Data ->
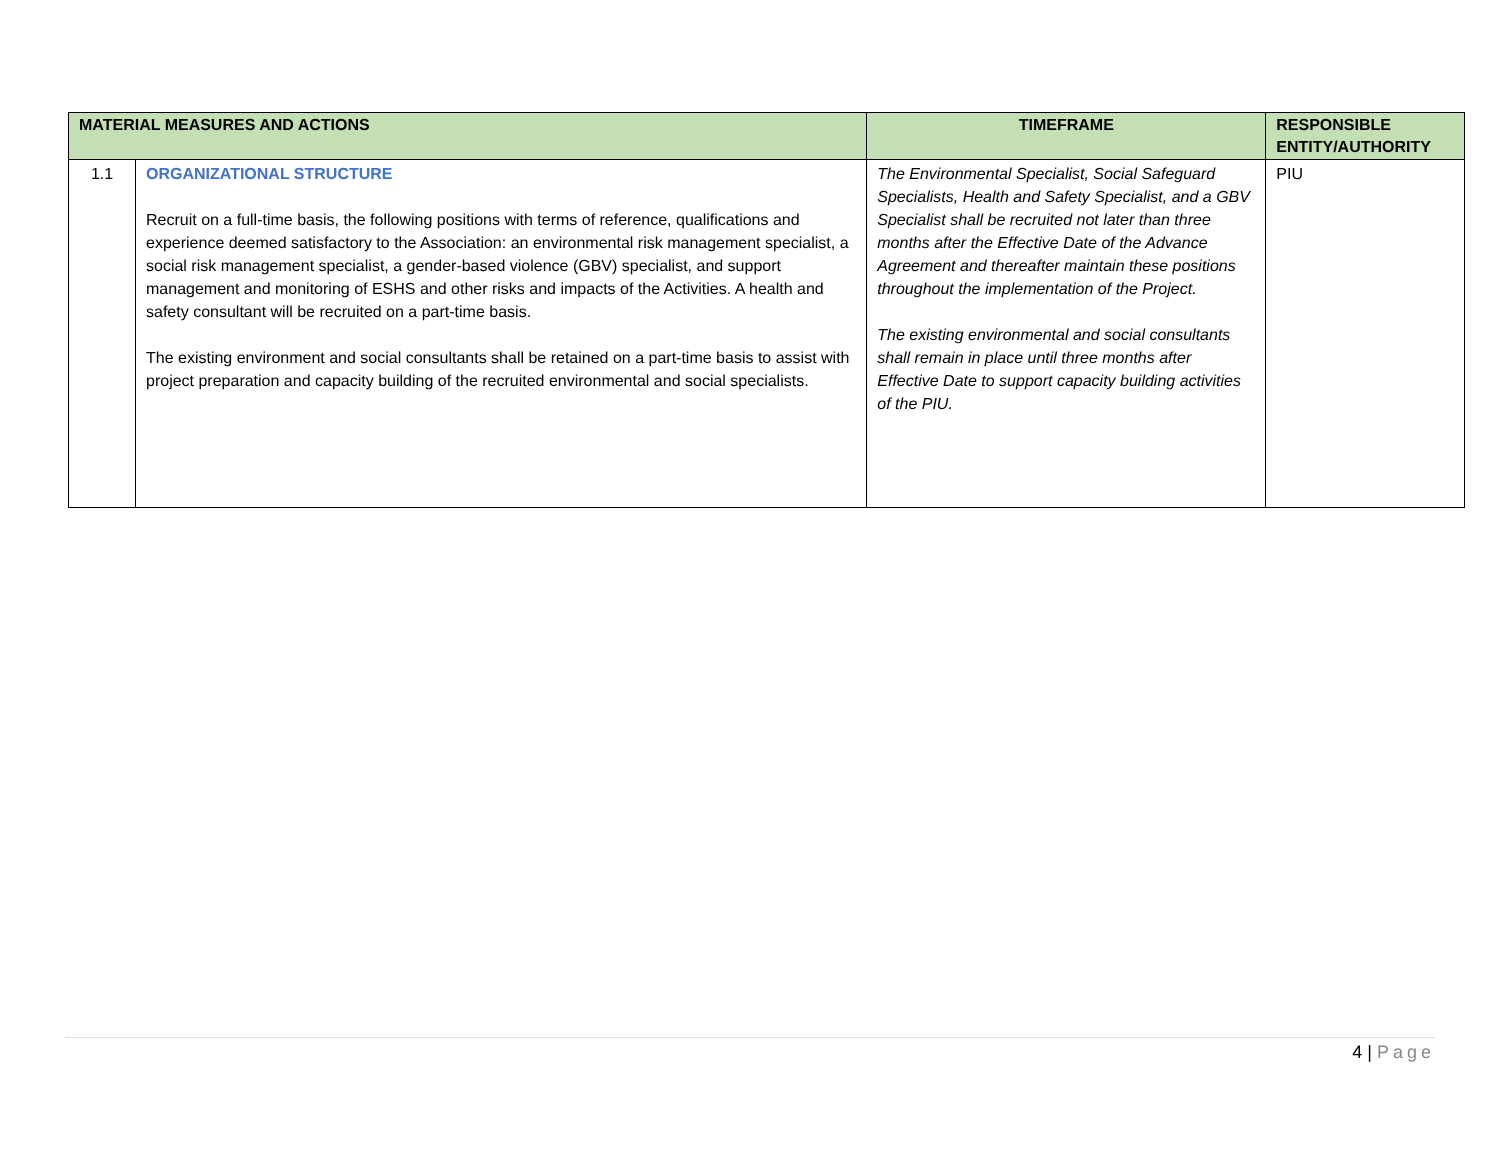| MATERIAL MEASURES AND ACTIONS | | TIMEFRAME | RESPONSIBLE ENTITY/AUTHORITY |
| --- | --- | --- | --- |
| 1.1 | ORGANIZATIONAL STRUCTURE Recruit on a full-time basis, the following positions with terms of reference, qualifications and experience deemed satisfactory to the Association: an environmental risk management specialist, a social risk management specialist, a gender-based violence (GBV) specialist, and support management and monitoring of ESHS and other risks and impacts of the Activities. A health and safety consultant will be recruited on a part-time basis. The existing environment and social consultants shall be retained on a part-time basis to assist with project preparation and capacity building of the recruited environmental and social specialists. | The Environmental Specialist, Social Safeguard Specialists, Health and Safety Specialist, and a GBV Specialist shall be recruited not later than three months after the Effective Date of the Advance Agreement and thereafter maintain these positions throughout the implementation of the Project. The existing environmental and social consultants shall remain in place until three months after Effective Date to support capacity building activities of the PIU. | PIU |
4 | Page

Assigned task -> The task requires the full listing to be given again verbatim, without its pictures.

Written reply ->
| MATERIAL MEASURES AND ACTIONS | | TIMEFRAME | RESPONSIBLE ENTITY/AUTHORITY |
| --- | --- | --- | --- |
| 1.1 | ORGANIZATIONAL STRUCTURE Recruit on a full-time basis, the following positions with terms of reference, qualifications and experience deemed satisfactory to the Association: an environmental risk management specialist, a social risk management specialist, a gender-based violence (GBV) specialist, and support management and monitoring of ESHS and other risks and impacts of the Activities. A health and safety consultant will be recruited on a part-time basis. The existing environment and social consultants shall be retained on a part-time basis to assist with project preparation and capacity building of the recruited environmental and social specialists. | The Environmental Specialist, Social Safeguard Specialists, Health and Safety Specialist, and a GBV Specialist shall be recruited not later than three months after the Effective Date of the Advance Agreement and thereafter maintain these positions throughout the implementation of the Project. The existing environmental and social consultants shall remain in place until three months after Effective Date to support capacity building activities of the PIU. | PIU |
4 | Page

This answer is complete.